Pass/fail option renamed and restructured

Professor Peter Feaver explains the new satisfactory/unsatisfactory grading policy at the Arts and Sciences Council meeting Thursday.
Professor Peter Feaver explains the new satisfactory/unsatisfactory grading policy at the Arts and Sciences Council meeting Thursday.

The Arts and Sciences Council eliminated the pass/fail grading option for undergraduates during its meeting Thursday, replacing it with a satisfactory/unsatisfactory option.

Students can now apply to take courses on a satisfactory/unsatisfactory basis once each semester and summer session, though only four satisfactory/unsatisfactory courses may be counted toward graduation requirements.

“[The new policy] meets the original intention brought forward by the students,” Arts and Sciences Council Chair Ruth Day, associate professor of psychology and neuroscience, said in an interview. “We want students to be adventuresome in their course-taking without the fear of bad grades.”

Under the current grading system, a passing grade is not calculated into a student’s grade point average, but a failing grade is factored in. The new policy—which will take effect this Fall—will not count an “S,” satisfactory, or a “U,” unsatisfactory, into a student’s GPA. Both “S” and “U,” however, will appear on the transcript. Furthermore, students who receive a “U” in a course will not receive course credit, and will be ineligible for the Dean’s List. The changes also apply to physical education courses and other classes that can only be taken on a non-graded basis.

The new policy also allows students to switch from taking a course on an ungraded basis to a graded basis up to four weeks before the end of the semester.

“We want to encourage departments, if they see fit, to allow more courses to be elected for satisfactory/unsatisfactory status,” said Peter Feaver, professor of political science and public policy. “And it has enough penalty to keep students from being cavalier about it.”

Like classes taken pass/fail, courses taken on a satisfactory/unsatisfactory basis will not count toward major, minor or certificate requirements unless students receive permission from the director of undergraduate studies of the department or program. The new policy prohibits students taking fewer than four courses from taking a course on a satisfactory/unsatisfactory basis.

Revisions to the nongraded course policy were first proposed two years ago by former Duke Student Government Vice President for Academic Affairs, Chelsea Goldstein, who is now a senior.

At the meeting, faculty members also voted to expand the council to include majors outside Arts and Sciences departments and programs. This includes the new neuroscience major and majors offered at the Nicholas School of the Environment and the Sanford School of Public Policy. Under the new bylaws, one representative and one alternate from each of these majors will be elected to the council.

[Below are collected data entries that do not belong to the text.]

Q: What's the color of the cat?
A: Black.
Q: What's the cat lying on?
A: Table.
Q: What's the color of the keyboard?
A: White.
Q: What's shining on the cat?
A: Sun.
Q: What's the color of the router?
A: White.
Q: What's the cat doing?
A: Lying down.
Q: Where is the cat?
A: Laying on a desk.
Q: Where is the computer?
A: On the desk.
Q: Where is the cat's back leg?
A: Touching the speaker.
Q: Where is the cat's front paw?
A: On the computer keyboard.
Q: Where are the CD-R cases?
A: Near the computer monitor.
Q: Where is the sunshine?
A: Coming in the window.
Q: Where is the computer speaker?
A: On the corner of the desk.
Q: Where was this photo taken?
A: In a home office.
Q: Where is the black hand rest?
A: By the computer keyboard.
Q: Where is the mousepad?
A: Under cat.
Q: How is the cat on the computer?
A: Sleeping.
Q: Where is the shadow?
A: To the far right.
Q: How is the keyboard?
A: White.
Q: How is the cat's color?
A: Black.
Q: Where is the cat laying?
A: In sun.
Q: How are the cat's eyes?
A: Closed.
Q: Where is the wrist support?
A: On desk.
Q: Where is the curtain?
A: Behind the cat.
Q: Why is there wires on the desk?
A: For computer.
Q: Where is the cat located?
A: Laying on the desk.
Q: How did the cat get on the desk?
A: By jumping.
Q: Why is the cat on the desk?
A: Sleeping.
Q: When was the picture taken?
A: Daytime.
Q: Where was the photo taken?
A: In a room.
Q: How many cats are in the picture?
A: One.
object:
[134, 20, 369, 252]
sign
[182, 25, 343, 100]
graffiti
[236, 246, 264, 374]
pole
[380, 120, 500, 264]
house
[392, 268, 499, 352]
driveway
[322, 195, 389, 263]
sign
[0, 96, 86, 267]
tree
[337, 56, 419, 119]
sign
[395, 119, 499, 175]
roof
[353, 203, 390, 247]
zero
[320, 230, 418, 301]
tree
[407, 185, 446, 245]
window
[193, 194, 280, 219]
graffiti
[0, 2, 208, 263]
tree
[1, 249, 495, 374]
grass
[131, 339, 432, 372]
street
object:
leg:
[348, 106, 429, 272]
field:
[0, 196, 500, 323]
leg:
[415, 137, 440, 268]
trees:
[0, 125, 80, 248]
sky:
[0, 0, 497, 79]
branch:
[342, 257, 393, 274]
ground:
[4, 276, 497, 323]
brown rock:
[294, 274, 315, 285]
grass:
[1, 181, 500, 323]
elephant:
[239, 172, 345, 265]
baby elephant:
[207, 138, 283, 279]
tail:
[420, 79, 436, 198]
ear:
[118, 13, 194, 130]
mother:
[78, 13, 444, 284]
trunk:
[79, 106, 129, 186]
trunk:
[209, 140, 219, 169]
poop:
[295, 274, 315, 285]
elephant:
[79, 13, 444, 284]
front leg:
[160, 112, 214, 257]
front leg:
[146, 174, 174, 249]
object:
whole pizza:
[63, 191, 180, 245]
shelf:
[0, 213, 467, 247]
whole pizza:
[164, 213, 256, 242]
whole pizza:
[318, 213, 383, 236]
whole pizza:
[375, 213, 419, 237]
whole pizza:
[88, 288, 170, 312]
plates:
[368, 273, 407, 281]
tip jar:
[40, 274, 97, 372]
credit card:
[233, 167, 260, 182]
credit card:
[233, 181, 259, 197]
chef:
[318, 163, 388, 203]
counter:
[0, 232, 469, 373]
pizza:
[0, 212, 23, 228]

“When we talked through becoming a school, which we did in July, we knew we could stay with Arts and Sciences or go like [the Pratt School of Engineering],” said Ken Rogerson, director of undergraduate studies in public policy. “The model we have is to keep undergraduates with Arts and Sciences. We feel this is our home.”

In other business

Vice Provost for Academic Affairs John Simon reported that Duke has been placed on monitoring status by the Southern Association of Colleges and Schools. Although the University was reaccredited Tuesday, it has not “demonstrated that its institutional effectiveness, with regard to student learning outcomes, have occurred broadly in undergraduate and graduate programs,” according to a letter written to Duke by SACS.

Simon said the University will submit a report by Sept. 7 to SACS to lift itself from monitoring status.